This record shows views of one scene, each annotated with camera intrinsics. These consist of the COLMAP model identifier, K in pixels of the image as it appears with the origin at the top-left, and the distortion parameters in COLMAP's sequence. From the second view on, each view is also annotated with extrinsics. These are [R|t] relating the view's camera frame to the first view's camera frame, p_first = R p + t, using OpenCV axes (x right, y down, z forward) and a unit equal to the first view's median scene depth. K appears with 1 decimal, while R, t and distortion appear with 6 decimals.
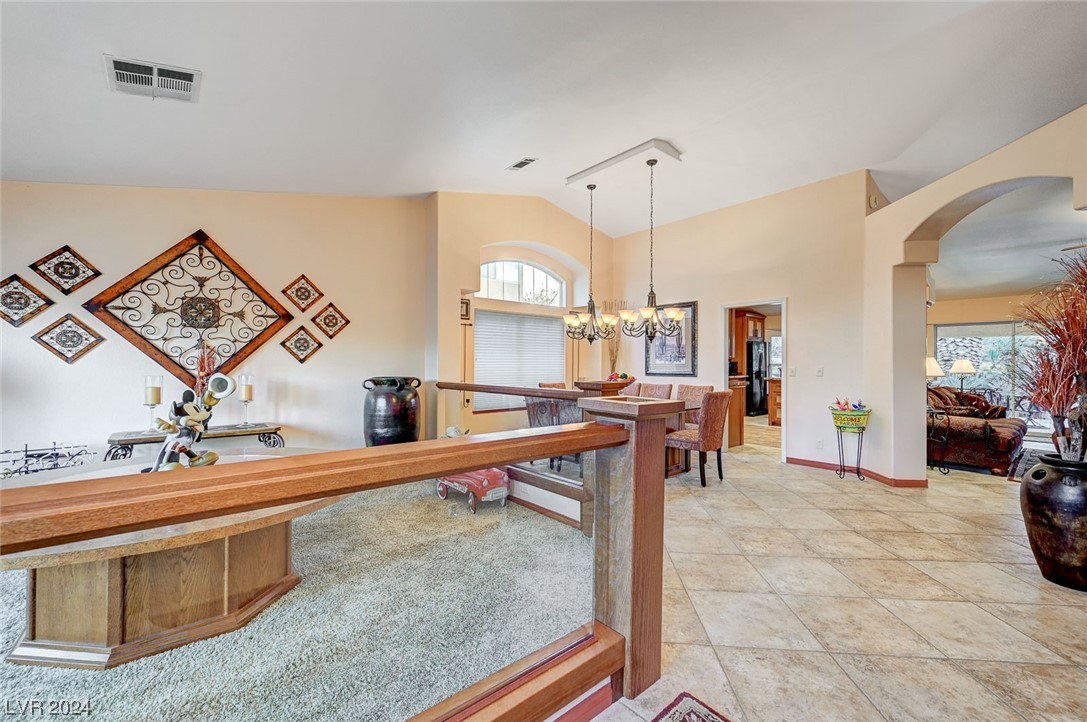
lens RADIAL K [[433.3, 0, 550.1], [0, 433.3, 364.4], [0, 0, 1]] dist [-0.001175, -0.001402]
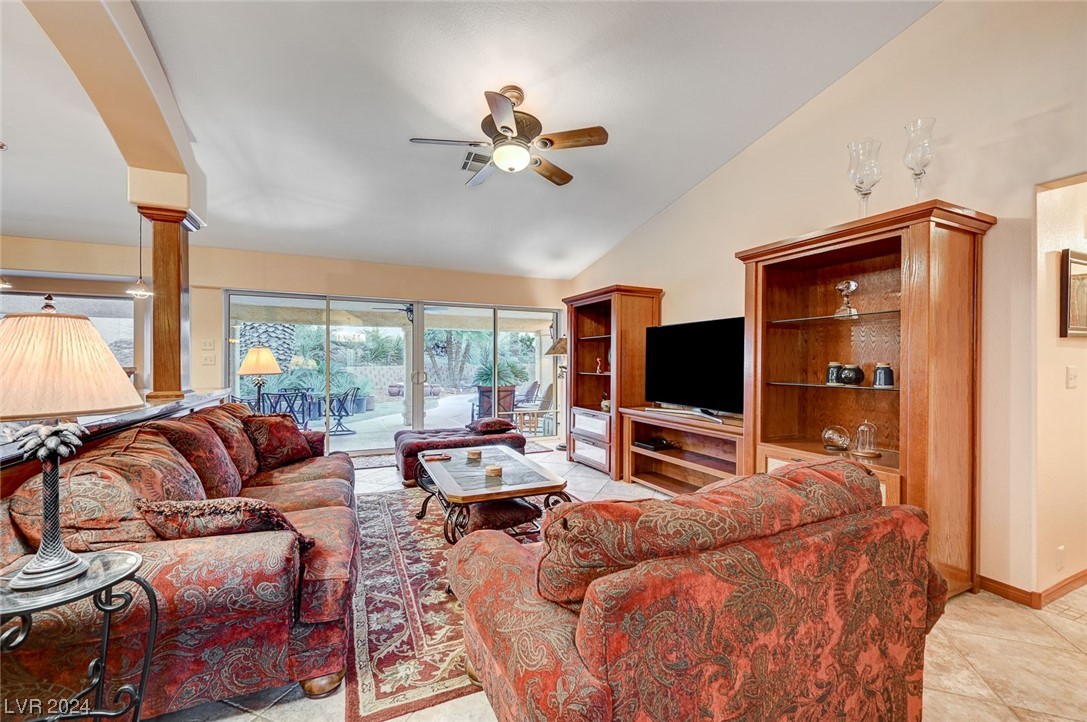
lens RADIAL K [[433.3, 0, 551.9], [0, 433.3, 357.8], [0, 0, 1]] dist [-0.001175, -0.001402]
pose [[0.248979, 0.006334, 0.968488, 0.751407], [-0.003956, 0.999977, -0.005523, 0.001518], [-0.968501, -0.002456, 0.248998, 0.740048]]
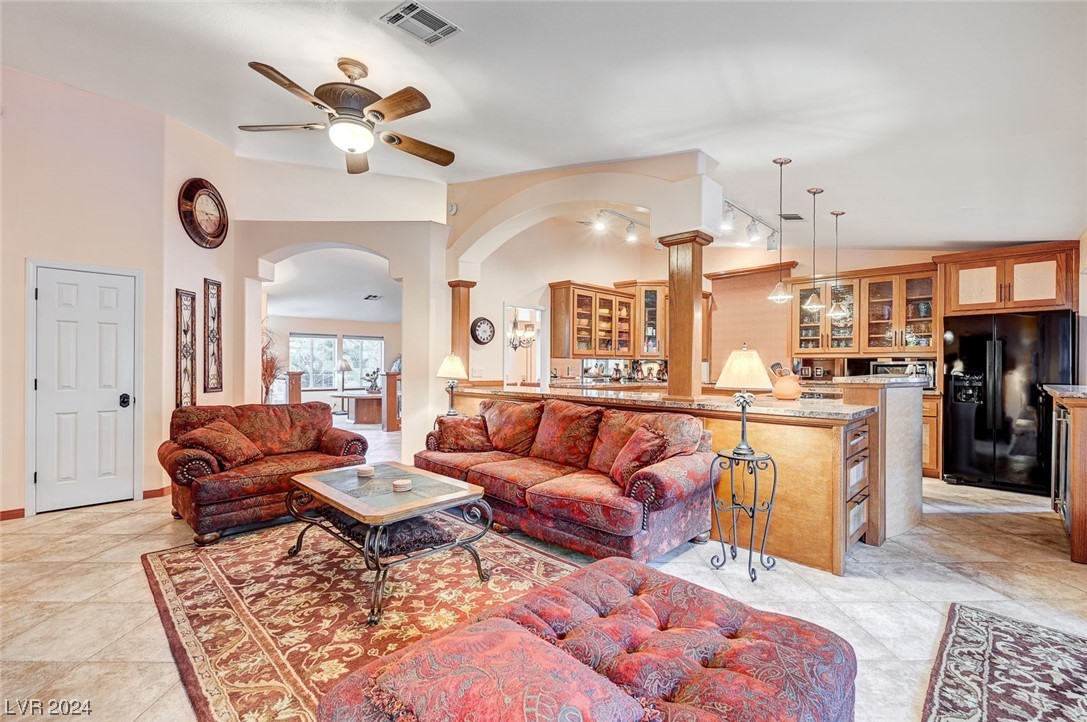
lens RADIAL K [[470.8, 0, 550.1], [0, 470.8, 361.4], [0, 0, 1]] dist [0.002463, -0.000083]
pose [[0.099149, -0.008494, -0.995036, 1.929838], [-0.005412, 0.999944, -0.009075, 0.000902], [0.995058, 0.006285, 0.099098, 1.134500]]
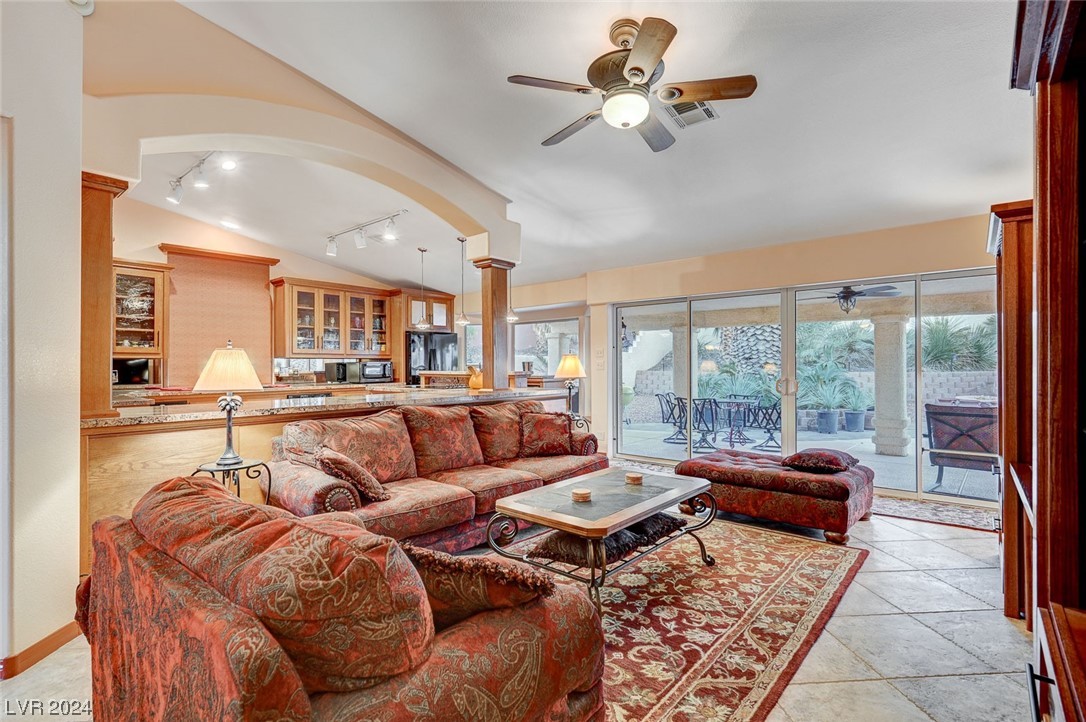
lens RADIAL K [[499.9, 0, 534.4], [0, 499.9, 364.3], [0, 0, 1]] dist [0.005511, -0.002226]
pose [[0.990697, -0.005283, 0.135984, 1.151681], [0.005184, 0.999986, 0.001086, -0.002170], [-0.135988, -0.000371, 0.990710, 0.414453]]
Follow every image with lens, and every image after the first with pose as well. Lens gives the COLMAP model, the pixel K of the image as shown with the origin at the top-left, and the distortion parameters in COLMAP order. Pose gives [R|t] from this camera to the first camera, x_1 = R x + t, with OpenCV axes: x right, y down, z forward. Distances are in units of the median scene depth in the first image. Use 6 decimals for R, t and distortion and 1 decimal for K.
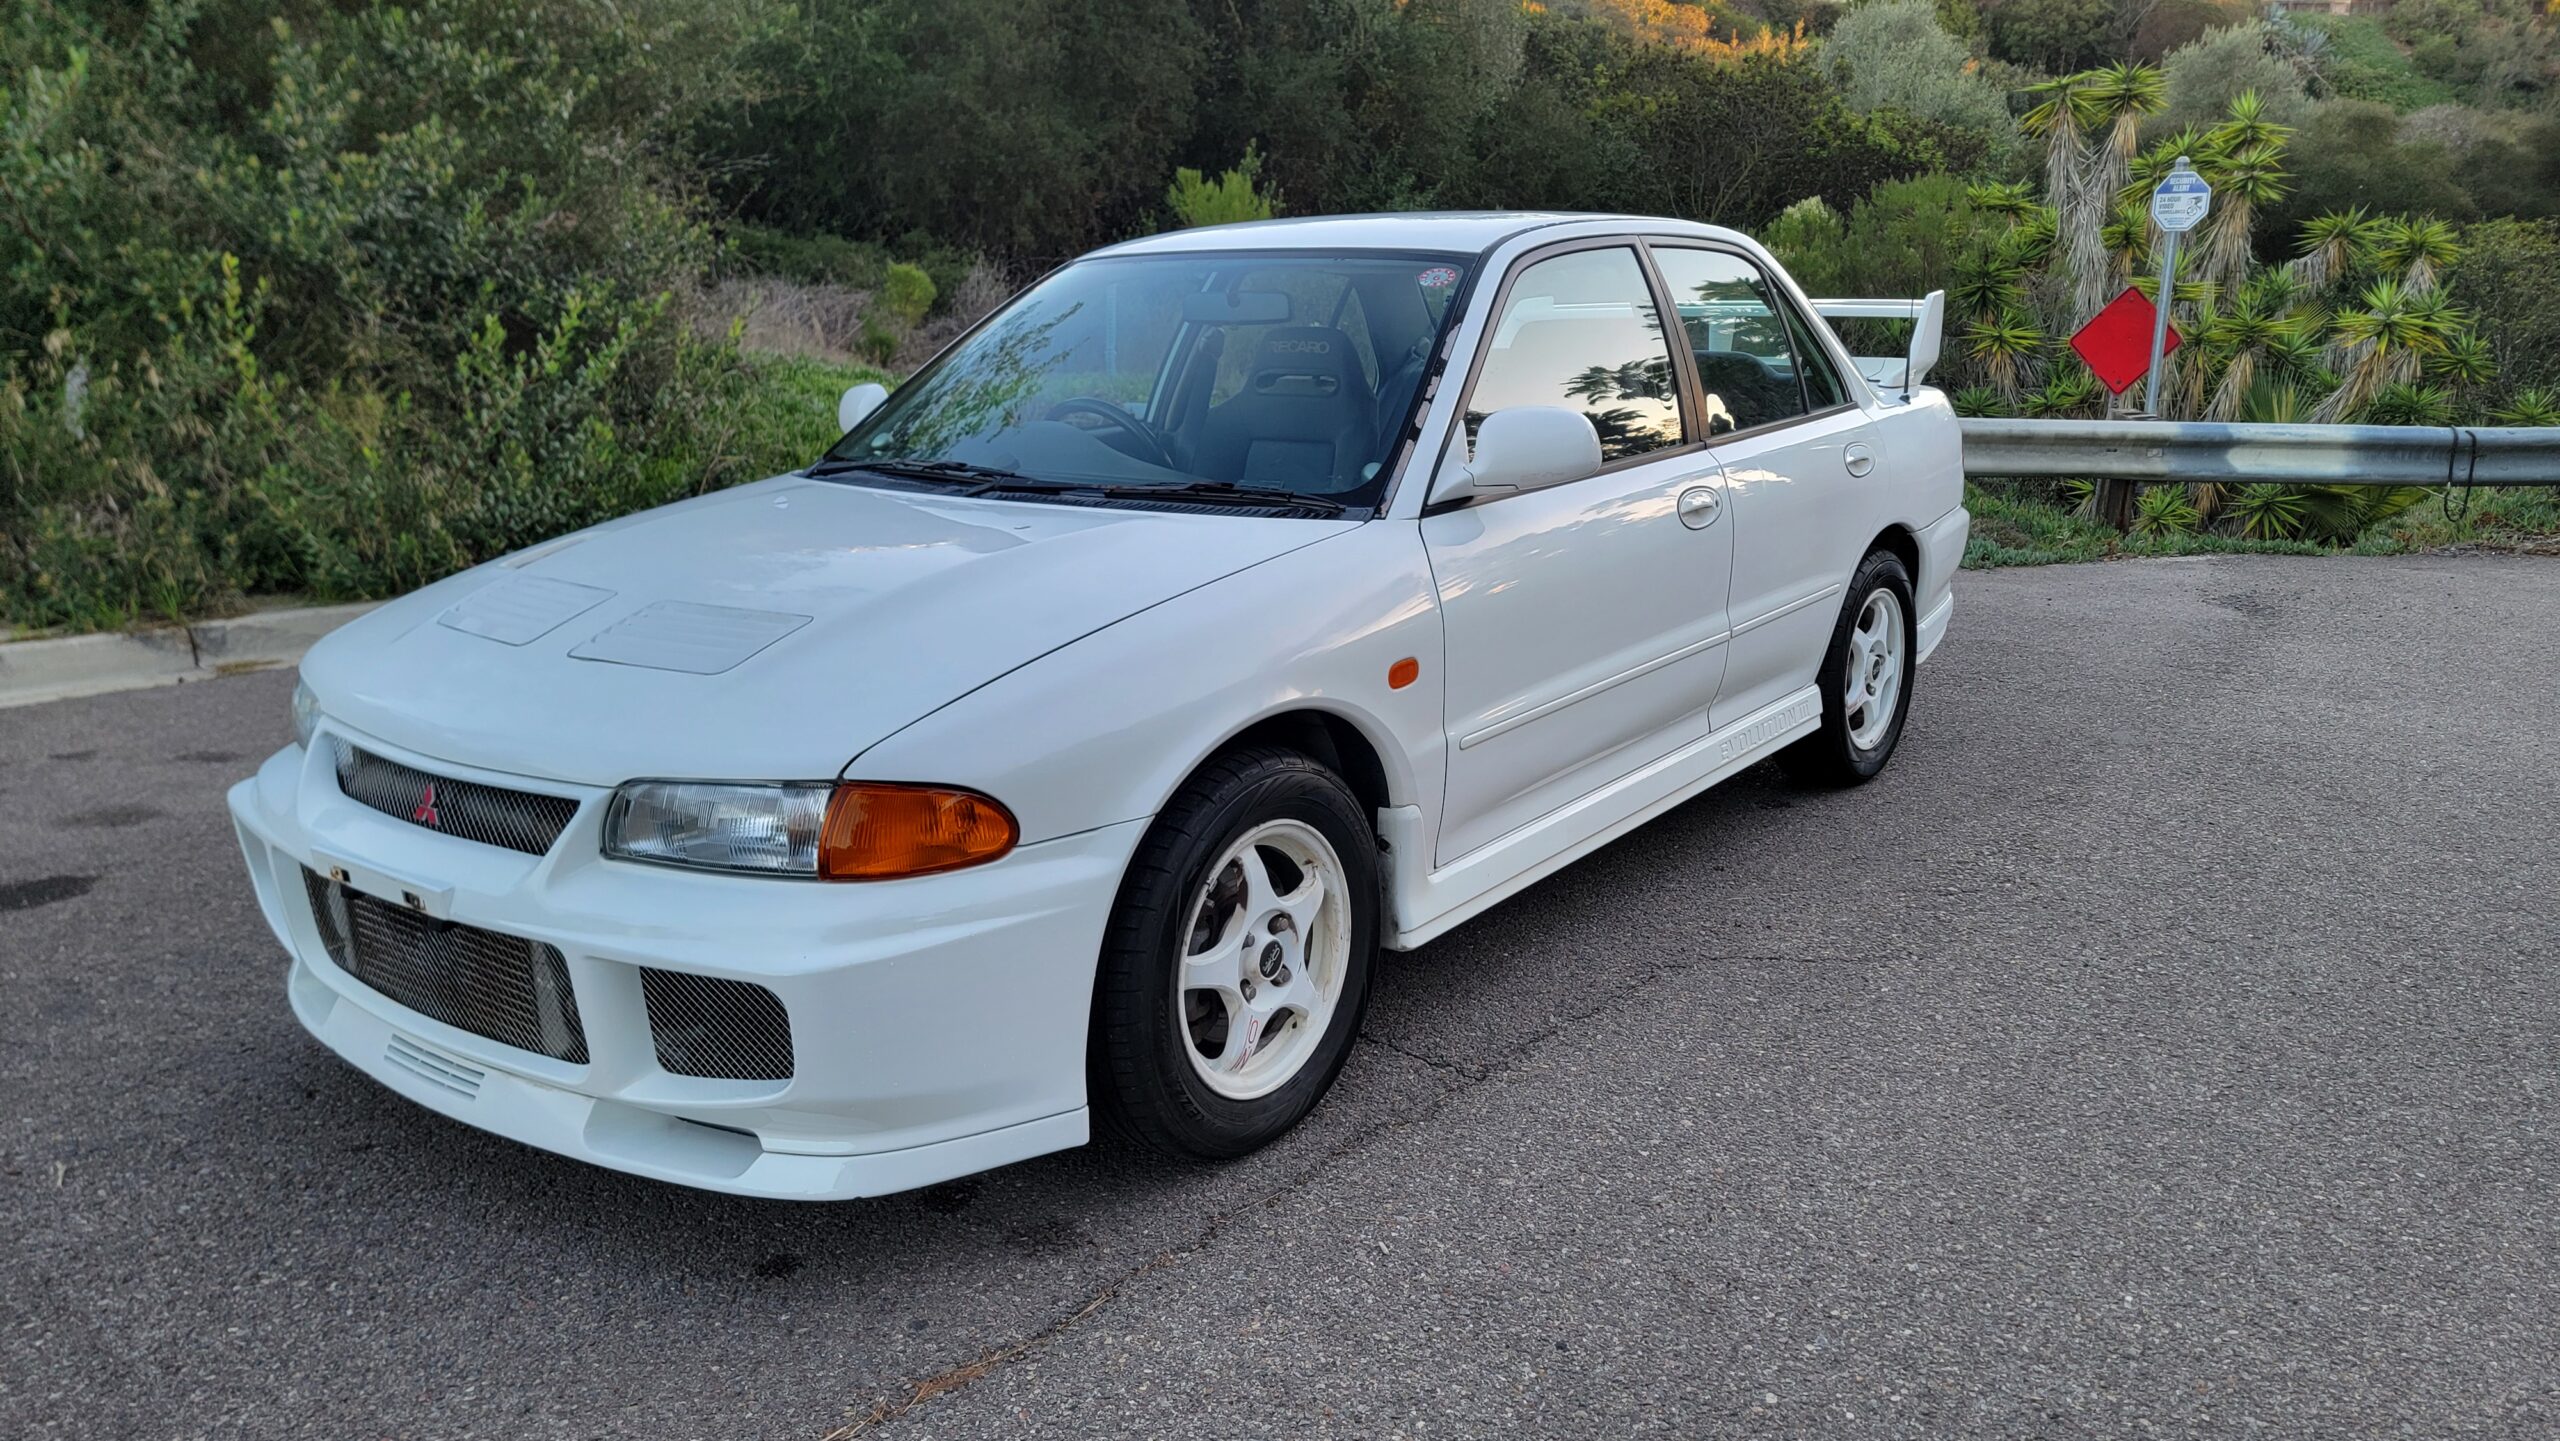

------------------------------------

__Required work__:
The data should be printed again unchanged; leave its pictures out.

__Response to the task__:
This record shows views of one scene, each annotated with camera intrinsics. These consist of the COLMAP model identifier, K in pixels of the image as it appears with the origin at the top-left, and the distortion parameters in COLMAP's sequence. From the second view on, each view is also annotated with extrinsics. These are [R|t] relating the view's camera frame to the first view's camera frame, p_first = R p + t, using OpenCV axes (x right, y down, z forward) and a unit equal to the first view's median scene depth. K appears with 1 decimal, while R, t and distortion appear with 6 decimals.
lens RADIAL K [[433.3, 0, 550.1], [0, 433.3, 364.4], [0, 0, 1]] dist [-0.001175, -0.001402]
lens RADIAL K [[433.3, 0, 551.9], [0, 433.3, 357.8], [0, 0, 1]] dist [-0.001175, -0.001402]
pose [[0.248979, 0.006334, 0.968488, 0.751407], [-0.003956, 0.999977, -0.005523, 0.001518], [-0.968501, -0.002456, 0.248998, 0.740048]]
lens RADIAL K [[470.8, 0, 550.1], [0, 470.8, 361.4], [0, 0, 1]] dist [0.002463, -0.000083]
pose [[0.099149, -0.008494, -0.995036, 1.929838], [-0.005412, 0.999944, -0.009075, 0.000902], [0.995058, 0.006285, 0.099098, 1.134500]]
lens RADIAL K [[499.9, 0, 534.4], [0, 499.9, 364.3], [0, 0, 1]] dist [0.005511, -0.002226]
pose [[0.990697, -0.005283, 0.135984, 1.151681], [0.005184, 0.999986, 0.001086, -0.002170], [-0.135988, -0.000371, 0.990710, 0.414453]]
Follow every image with lens, and every image after the first with pose as well. Lens gives the COLMAP model, the pixel K of the image as shown with the origin at the top-left, and the distortion parameters in COLMAP order. Pose gives [R|t] from this camera to the first camera, x_1 = R x + t, with OpenCV axes: x right, y down, z forward. Distances are in units of the median scene depth in the first image. Use 6 decimals for R, t and distortion and 1 decimal for K.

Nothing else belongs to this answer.